We are an angry people at this moment in history, we hear constantly. We are angry about “Washington.” We are angry about our government, about our leadership and about our representation in both houses of Congress. We are angry about health care, no matter which side of the issue we are on. We are angry about the taxes we are required to pay, and angry about the way in which they’re used; and at the same time we’re angry about the poor quality of such social services as education, and about our deteriorating infrastructure. We are angry about the economy, angry at Wall Street, angry at the bankers. We are angry about the wars in which we are engaged and angry at those we blame for them. We are angry at each other: I’m angry at you and you’re angry at me.
I’m no psychologist, and I’m no expert on anger or its management, but I do know that anger is nothing more that a feeling, and that feelings by definition are fickle things. They change from moment to moment. I share the anger that so many of us are experiencing and yet, if I watch myself with a measure of awareness, I know that the anger comes and goes, to be replaced by other feelings as they come along. By nature, as a feeling, it’s ephemeral. It only seems like a permanent condition when I get hung up on it and refuse to let it pass. And when that happens, it profits no one, certainly not those around me, who feel its heat; and certainly not myself. It eats at my gut, serving only to increase my level of stress and make me sick. And still angrier.
Like most of us again, I suspect, I’m pretty good at blaming others for my anger. My observation is that I get angry when I don’t get what I want.

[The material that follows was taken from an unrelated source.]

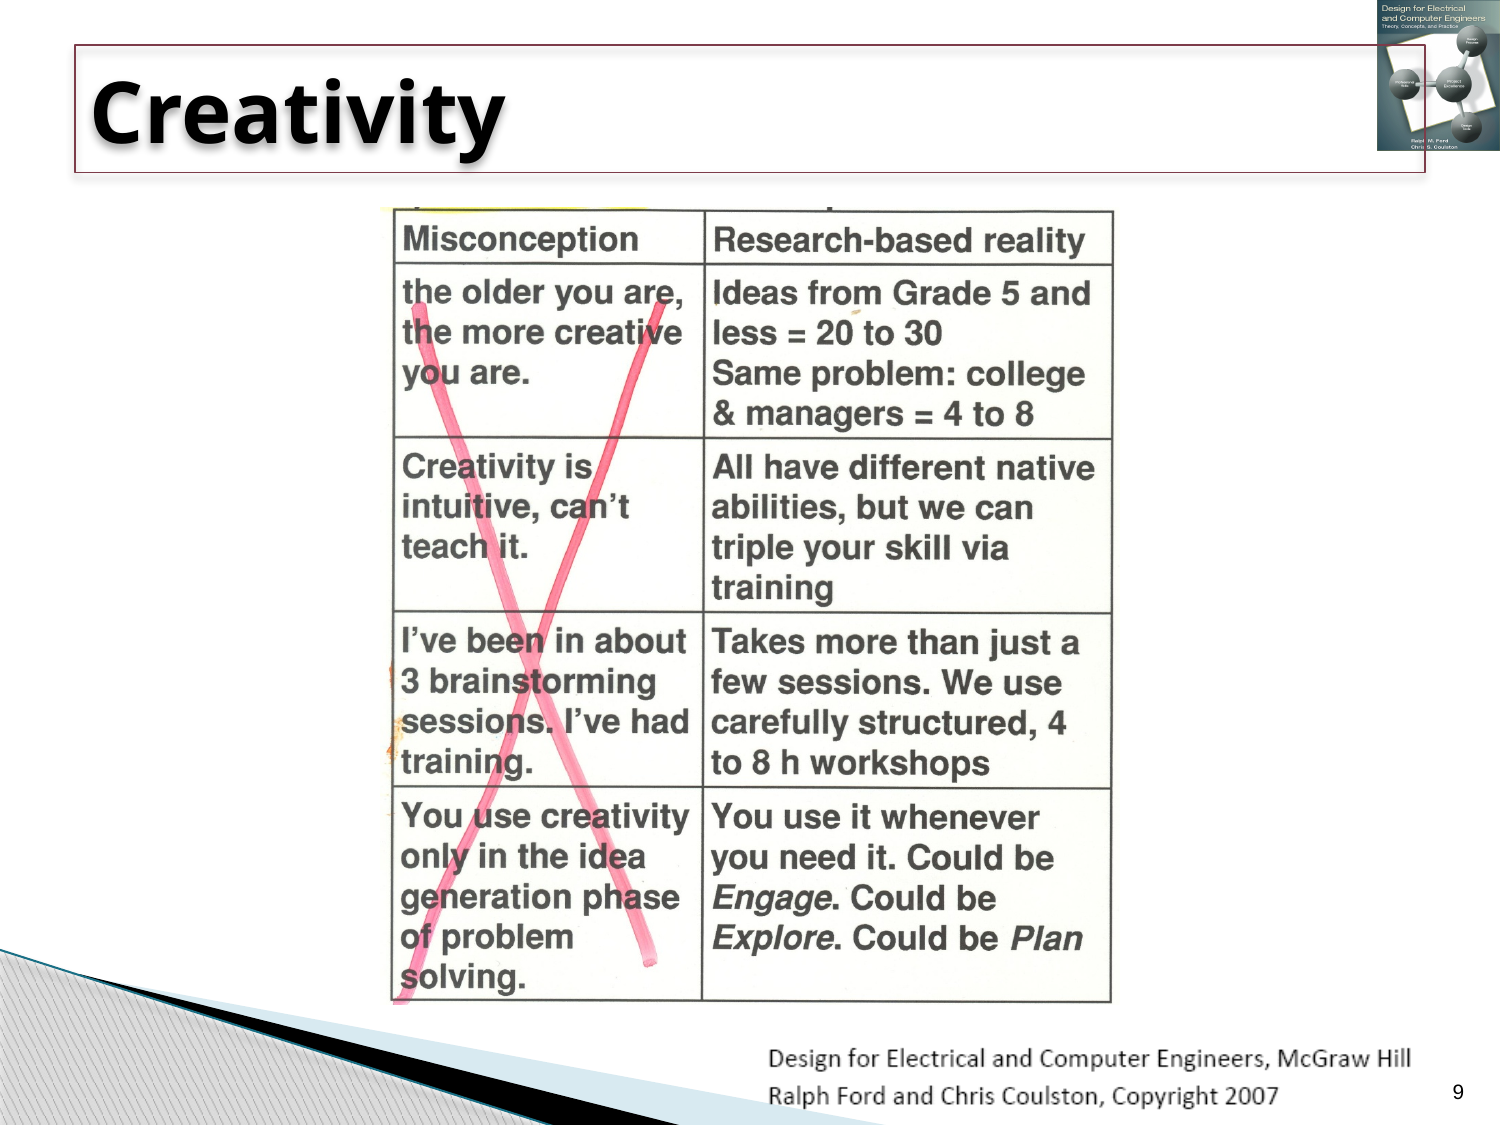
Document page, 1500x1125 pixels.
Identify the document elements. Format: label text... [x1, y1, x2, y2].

It’s the reaction of the child, who screams and stamps his feet in fury when his immediate need is not immediately satisfied. When that happens, when rage floods in to overwhelm the rational mind, the easiest—perhaps the most natural—thing to do is to project it out and find someone else to blame. I get mad at mom, for depriving me of my rightful due.
But we’re supposed to be adults. We’re supposed to understand that anger doesn’t get us what we want. Nor are we entitled to “what we want” just because we happen to want it. We’re supposed to be able to recognize the difference between the passing feelings that “move” us this way and that, and the rational thought we use to free us from the reactive patterns they dictate. If insulted, my natural reaction might be to strike out in anger; a moment’s thought, however, brings me back to the reality that this response would result in a still more grievous outcome. What seems to be missing in our culture is the ability to watch our feelings without being controlled by them, the understanding that, while they are an inevitable and necessary part of the way in which we experience the world, they are not the most useful tool in making decisions about actions.
I don’t call myself a Buddhist, but I have learned enough from the Buddhist teachings to recognize their wisdom and their relevance to the way in which we live our lives today. When we allow ourselves to be governed by reactive patterns, they tell us, our actions lead more often than not to unintended, undesirable consequences. The trick is to be able to recognize my anger for what it is at the moment is arises, and to avoid giving it the power to lead me into actions that will help no one, least of all myself, and will more likely cause harm.
Instead, we are all now celebrating anger, as though it were some kind of worthy badge of honor. I am angry, therefore I am. The result of our indulgence in this feeling—our “clinging” to it, in the Buddhist sense—is the hostility and stagnation we are experiencing as a nation. We will not emerge from our current collective snit until we learn to acknowledge our anger—and let it go.